ATLANTA — Whether part of the older or younger crowd, today’s fleet maintenance managers and executives must have skills that blend the essential, basic knowledge of fixing trucks with a solid grasp of technology and data in order to survive and thrive, an industry executive said.
Darry Stuart, president and CEO of DWS Fleet Management Services, told Transport Topics that he’s concerned about some people who are 50 and older. If they’re not careful, they could “wake up” and find they haven’t adapted. “Even though they fix trucks, they are not adapting to today’s needs,” he said. Technology, data, charts and “all of those things that are really important, they could find themselves after working in their career for a lifetime, essentially out of a job.”
Stuart was one of the panelists who spoke on a session on the topic of “Evolving Career Pathways for Today’s Fleet Maintenance Executives” at American Trucking Associations’ Technology & Maintenance Council’s annual meeting held recently here. He spoke with TT after the event.
Stuart said there are challenges with the younger generation as well, noting they’re all about the technology and data.
“It’s so exciting to have an app for a phone that we lose sight of the most basic principles, which is that we still have to fix trucks,” he said, noting this basic element is not to be forgotten even as this generation isn’t necessarily looking to be a “doctor of iron.’” They don’t consider it “sexy,” and it’s not what they’re being pressured to provide answers to, Stuart said.

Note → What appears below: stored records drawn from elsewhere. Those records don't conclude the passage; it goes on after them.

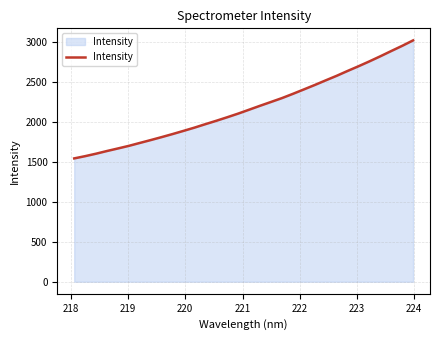

Reading left to right, list all the values displayed in this chart.

1543.9	1572.0	1602.9	1636.6	1668.4	1701.1	1737.5	1773.5	1810.7	1849.0	1888.8	1929.4	1972.8	2015.2	2059.5	2105.1	2153.9	2203.0	2250.7	2298.8	2352.0	2407.2	2462.8	2520.7	2577.5	2638.3	2697.1	2758.3	2821.9	2887.8	2952.5	3020.9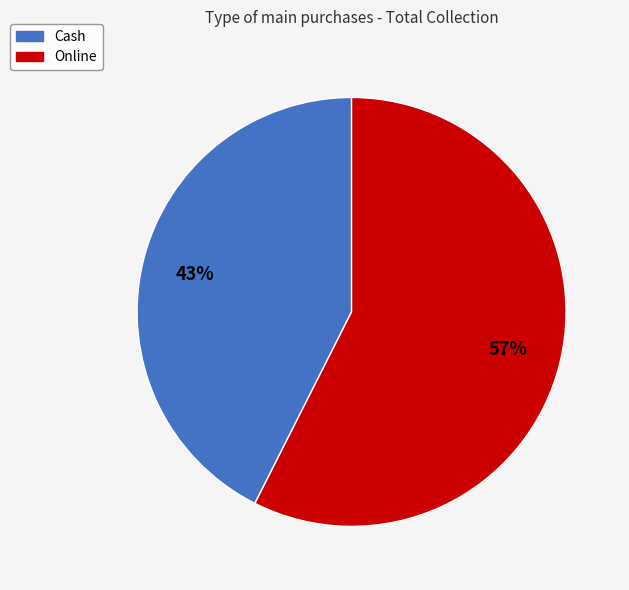

Between Online and Cash, which is larger?

Online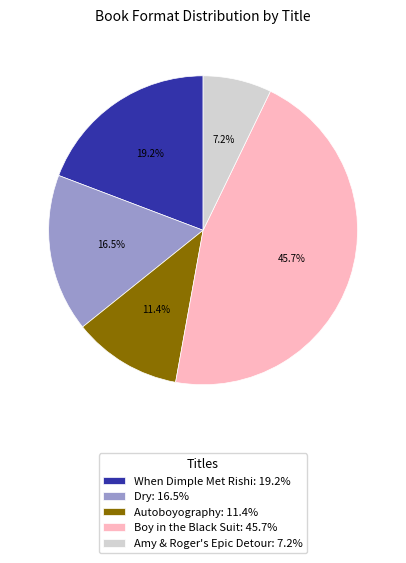

Does Amy & Roger's Epic Detour represent more than half of the total?

No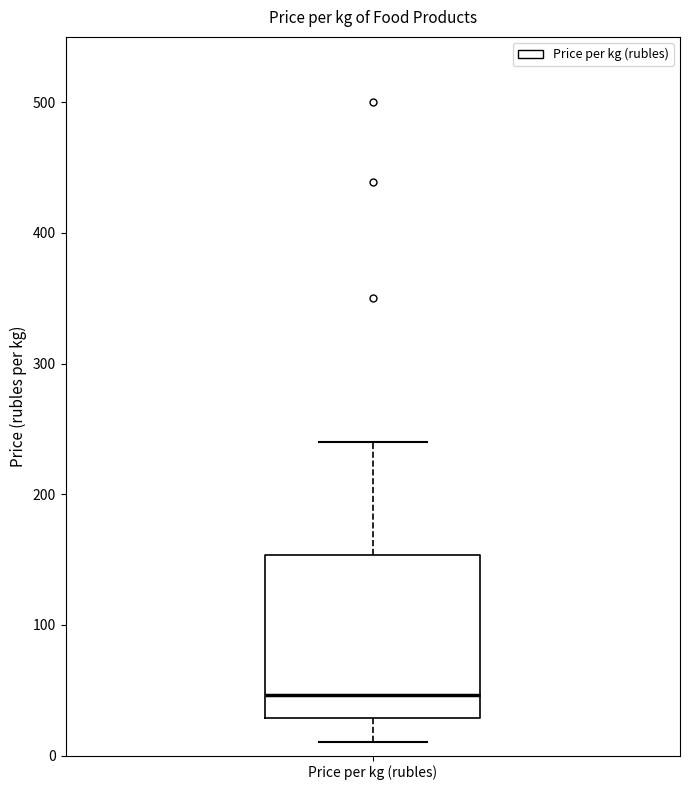

Read this box plot against the y-axis: the position of the median line, the range covered by the box, and the ends of both whiskers. The values are not printed on the chart, so give them approximately, as read against the axis.

median 50, box 30 to 150, whiskers 10 to 240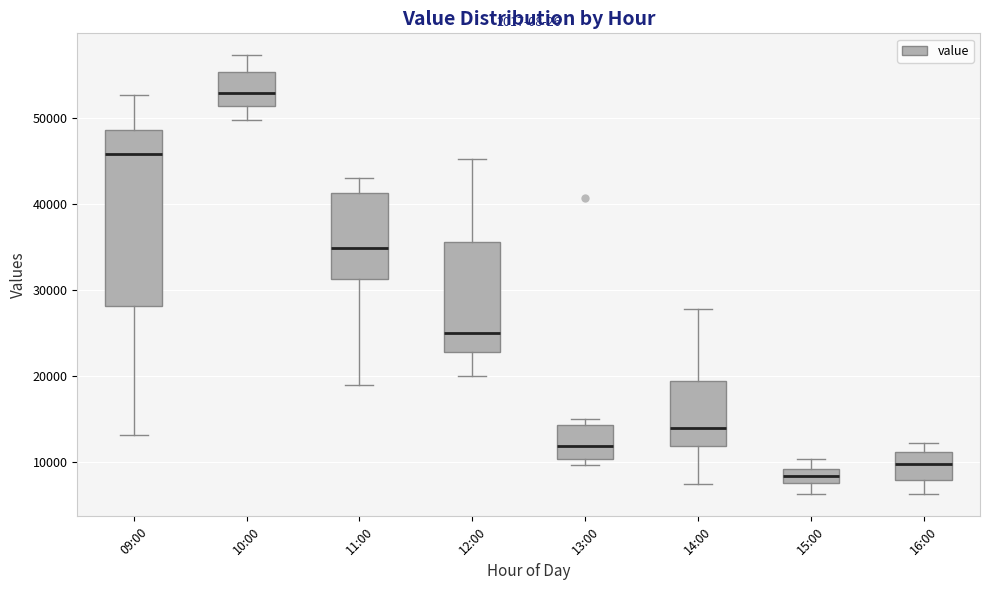

Where is the lower edge of the box for 13:00 on the y-axis? The values are not printed on the chart, so give them approximately, as read against the axis.

10000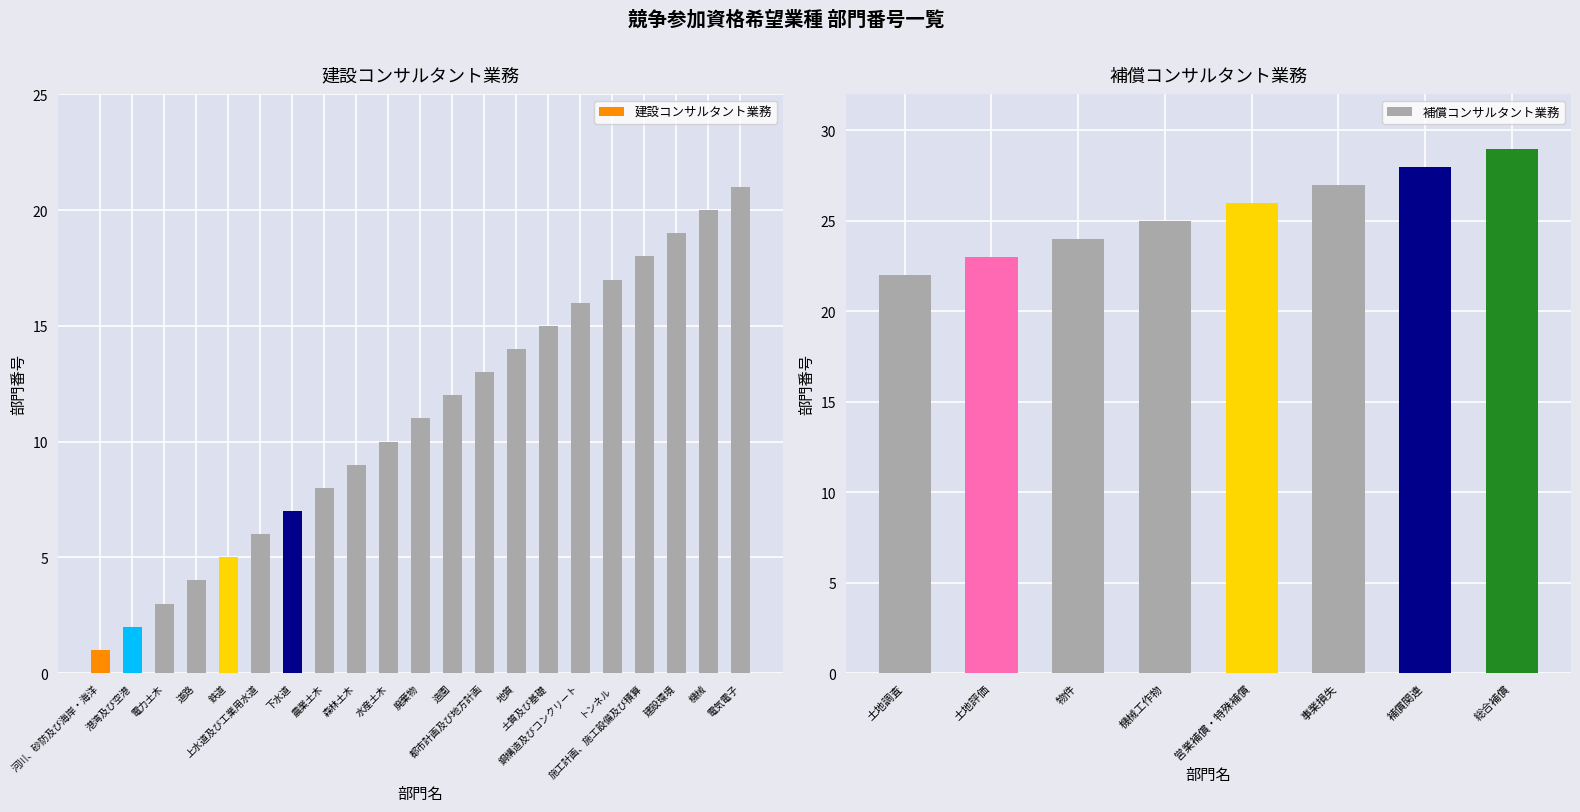

How many series are shown in this chart?

1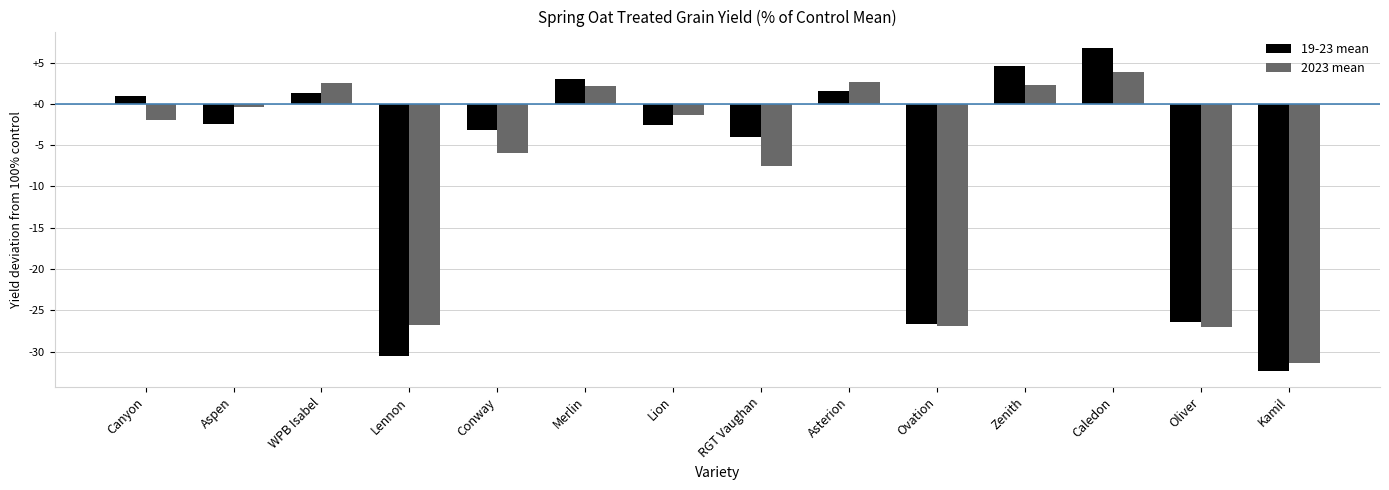

What is the total value across all series at Canyon?

-1.0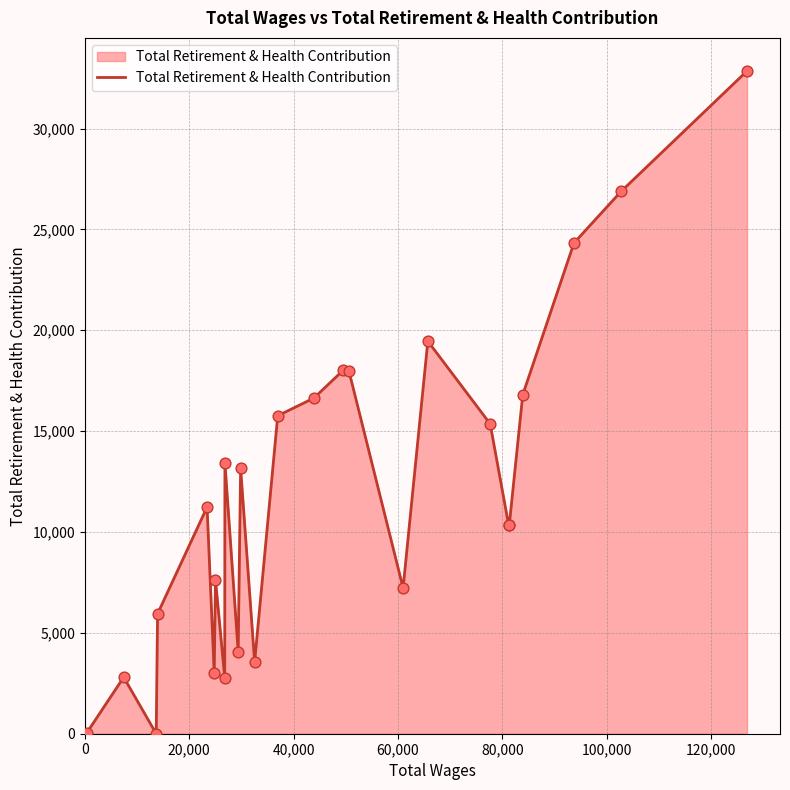

What is the greatest value displayed?

32851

Elaborating, he said that someone creates an Excel spreadsheet, and says that costs are too high, noting this usually comes from a fleet’s staff in accounting. “The numbers that are always being complained about are coming from a higher level,” Stuart said.
When the numbers show something is wrong, the younger generation is interested in defending it with more numbers instead of going to the root cause, Stuart said. However, “you can have all the data but if you can’t fix it, you still have the costs.”
Meanwhile, Stuart, a past general chairman and treasurer of TMC, dubbed as “salt and pepper” the fleet maintenance executives in their 60s who will retire in the next three to five years. This key group can help with the transition of the younger crowd, who “can tap into TMC, tap into us as mentors to make sure that they don’t lose sight and just be data crazy,” he said.
And finally, will the industry ultimately be able to attract young truck maintenance technicians and managers? Stuart said the industry will but cautioned again they will be “more number crunchers.”